::: MATERIAL PROVIDED

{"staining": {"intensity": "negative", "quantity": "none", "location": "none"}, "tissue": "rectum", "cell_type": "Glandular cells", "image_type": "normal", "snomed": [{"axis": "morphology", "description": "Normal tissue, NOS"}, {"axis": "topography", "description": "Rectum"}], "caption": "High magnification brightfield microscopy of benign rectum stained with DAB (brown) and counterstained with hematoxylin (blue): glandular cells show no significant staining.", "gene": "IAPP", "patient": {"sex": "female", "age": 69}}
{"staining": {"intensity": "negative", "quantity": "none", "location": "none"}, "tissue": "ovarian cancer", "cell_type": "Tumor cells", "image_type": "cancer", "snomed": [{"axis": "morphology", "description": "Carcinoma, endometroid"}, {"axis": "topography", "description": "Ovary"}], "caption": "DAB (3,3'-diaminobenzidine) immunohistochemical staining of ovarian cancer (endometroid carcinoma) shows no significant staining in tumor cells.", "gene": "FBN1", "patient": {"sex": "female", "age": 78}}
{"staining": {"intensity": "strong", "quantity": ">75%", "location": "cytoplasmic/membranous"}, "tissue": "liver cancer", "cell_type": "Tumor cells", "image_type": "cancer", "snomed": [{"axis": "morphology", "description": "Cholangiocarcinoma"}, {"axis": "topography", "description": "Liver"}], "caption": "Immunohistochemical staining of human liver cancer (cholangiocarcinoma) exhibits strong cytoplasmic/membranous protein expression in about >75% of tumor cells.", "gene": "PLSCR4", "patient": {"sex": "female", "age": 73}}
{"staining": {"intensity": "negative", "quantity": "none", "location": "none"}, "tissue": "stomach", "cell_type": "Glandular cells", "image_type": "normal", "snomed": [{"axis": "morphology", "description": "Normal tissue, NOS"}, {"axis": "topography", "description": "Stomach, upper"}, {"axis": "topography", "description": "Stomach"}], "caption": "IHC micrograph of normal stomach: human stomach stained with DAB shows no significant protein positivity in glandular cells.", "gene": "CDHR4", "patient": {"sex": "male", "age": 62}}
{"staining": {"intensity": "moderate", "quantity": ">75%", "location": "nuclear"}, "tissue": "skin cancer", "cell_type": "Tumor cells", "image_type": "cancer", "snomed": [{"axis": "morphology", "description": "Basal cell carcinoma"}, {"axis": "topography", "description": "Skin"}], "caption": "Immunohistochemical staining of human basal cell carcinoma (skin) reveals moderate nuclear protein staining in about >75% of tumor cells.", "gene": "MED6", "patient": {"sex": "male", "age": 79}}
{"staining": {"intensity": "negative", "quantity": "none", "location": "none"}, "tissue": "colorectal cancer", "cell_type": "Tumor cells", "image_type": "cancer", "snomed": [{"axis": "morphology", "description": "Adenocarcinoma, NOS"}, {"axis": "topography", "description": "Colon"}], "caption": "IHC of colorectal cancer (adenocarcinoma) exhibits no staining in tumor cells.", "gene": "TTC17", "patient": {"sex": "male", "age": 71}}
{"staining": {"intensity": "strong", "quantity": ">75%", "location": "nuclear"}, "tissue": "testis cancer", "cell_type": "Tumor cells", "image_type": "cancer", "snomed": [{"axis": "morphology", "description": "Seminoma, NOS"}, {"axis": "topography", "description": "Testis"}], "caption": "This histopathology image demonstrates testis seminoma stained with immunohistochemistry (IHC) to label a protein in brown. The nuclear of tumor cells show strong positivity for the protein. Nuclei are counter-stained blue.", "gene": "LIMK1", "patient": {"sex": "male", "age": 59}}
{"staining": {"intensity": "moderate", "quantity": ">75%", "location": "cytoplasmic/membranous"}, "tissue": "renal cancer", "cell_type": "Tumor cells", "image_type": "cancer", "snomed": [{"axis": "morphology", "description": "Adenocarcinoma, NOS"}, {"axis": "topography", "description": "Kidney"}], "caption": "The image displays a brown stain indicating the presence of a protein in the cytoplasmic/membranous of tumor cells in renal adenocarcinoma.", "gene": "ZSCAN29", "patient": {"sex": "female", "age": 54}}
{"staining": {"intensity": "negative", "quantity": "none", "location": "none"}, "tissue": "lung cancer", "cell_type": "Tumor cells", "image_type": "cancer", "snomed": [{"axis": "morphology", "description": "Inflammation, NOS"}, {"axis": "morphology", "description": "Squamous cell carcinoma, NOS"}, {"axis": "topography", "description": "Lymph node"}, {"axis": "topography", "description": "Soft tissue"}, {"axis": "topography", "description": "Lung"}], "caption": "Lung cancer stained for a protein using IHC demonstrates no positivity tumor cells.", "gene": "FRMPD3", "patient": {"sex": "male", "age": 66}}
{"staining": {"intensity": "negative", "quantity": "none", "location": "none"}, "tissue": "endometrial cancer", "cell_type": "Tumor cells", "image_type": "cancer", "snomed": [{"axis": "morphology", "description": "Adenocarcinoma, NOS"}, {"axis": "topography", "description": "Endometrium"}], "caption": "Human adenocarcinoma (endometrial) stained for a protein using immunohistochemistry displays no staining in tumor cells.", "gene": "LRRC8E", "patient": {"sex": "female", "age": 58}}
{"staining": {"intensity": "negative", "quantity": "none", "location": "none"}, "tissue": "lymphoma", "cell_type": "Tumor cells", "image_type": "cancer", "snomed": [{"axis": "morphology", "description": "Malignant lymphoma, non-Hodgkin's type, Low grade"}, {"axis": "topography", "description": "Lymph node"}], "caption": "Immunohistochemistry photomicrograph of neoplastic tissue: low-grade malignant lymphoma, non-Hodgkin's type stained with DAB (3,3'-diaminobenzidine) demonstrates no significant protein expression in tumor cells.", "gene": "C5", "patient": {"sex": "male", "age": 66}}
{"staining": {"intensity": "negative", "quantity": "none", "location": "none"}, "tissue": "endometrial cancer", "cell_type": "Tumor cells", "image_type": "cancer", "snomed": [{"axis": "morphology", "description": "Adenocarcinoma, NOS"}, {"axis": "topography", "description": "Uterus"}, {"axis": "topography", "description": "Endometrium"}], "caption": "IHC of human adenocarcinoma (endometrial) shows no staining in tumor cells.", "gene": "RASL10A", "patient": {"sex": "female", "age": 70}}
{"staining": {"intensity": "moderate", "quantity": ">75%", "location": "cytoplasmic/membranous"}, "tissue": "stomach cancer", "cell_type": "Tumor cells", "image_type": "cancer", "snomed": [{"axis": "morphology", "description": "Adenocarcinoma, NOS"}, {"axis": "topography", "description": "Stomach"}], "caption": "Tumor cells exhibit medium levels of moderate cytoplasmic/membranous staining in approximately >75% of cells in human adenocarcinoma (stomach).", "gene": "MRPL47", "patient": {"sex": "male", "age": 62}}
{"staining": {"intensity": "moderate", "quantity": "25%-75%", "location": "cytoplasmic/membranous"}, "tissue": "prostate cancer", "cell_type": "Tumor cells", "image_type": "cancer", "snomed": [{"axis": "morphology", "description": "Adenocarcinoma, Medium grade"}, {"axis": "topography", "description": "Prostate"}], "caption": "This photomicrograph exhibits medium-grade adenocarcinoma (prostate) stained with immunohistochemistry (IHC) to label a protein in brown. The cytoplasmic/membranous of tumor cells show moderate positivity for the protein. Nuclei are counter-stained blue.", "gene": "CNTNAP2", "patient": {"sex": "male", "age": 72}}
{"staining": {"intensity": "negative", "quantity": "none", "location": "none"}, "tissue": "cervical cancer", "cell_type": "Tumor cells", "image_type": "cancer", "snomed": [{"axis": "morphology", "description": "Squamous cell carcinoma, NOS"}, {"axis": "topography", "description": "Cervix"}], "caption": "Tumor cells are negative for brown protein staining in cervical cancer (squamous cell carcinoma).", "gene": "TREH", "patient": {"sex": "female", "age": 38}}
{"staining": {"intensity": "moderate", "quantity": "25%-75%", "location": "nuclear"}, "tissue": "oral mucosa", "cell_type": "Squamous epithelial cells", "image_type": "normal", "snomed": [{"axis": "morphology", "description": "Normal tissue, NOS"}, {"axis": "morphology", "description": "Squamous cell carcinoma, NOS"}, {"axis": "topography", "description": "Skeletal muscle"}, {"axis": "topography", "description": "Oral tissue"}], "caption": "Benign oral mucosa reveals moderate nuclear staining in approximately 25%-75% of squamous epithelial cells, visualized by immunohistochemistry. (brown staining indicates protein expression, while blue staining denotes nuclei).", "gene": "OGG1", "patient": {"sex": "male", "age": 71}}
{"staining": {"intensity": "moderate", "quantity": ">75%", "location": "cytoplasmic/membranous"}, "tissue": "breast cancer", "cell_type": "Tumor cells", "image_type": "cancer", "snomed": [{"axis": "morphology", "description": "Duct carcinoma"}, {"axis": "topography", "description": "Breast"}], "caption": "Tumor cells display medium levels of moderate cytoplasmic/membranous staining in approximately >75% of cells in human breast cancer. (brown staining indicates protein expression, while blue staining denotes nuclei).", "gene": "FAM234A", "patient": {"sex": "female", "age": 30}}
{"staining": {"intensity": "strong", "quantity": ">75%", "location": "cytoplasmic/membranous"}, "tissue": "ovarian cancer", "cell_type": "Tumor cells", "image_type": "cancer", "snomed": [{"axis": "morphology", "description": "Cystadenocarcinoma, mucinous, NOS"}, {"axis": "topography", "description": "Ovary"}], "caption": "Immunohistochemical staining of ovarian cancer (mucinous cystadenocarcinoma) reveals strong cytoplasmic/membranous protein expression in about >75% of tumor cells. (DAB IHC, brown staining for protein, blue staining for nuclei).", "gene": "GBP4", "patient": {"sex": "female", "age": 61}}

::::::

(PROBLEM REQUIREMENTS): Your reply must consist solely of the number of lines in the listing above that include the word "diaminobenzidine".

(YOUR RESPONSE): 2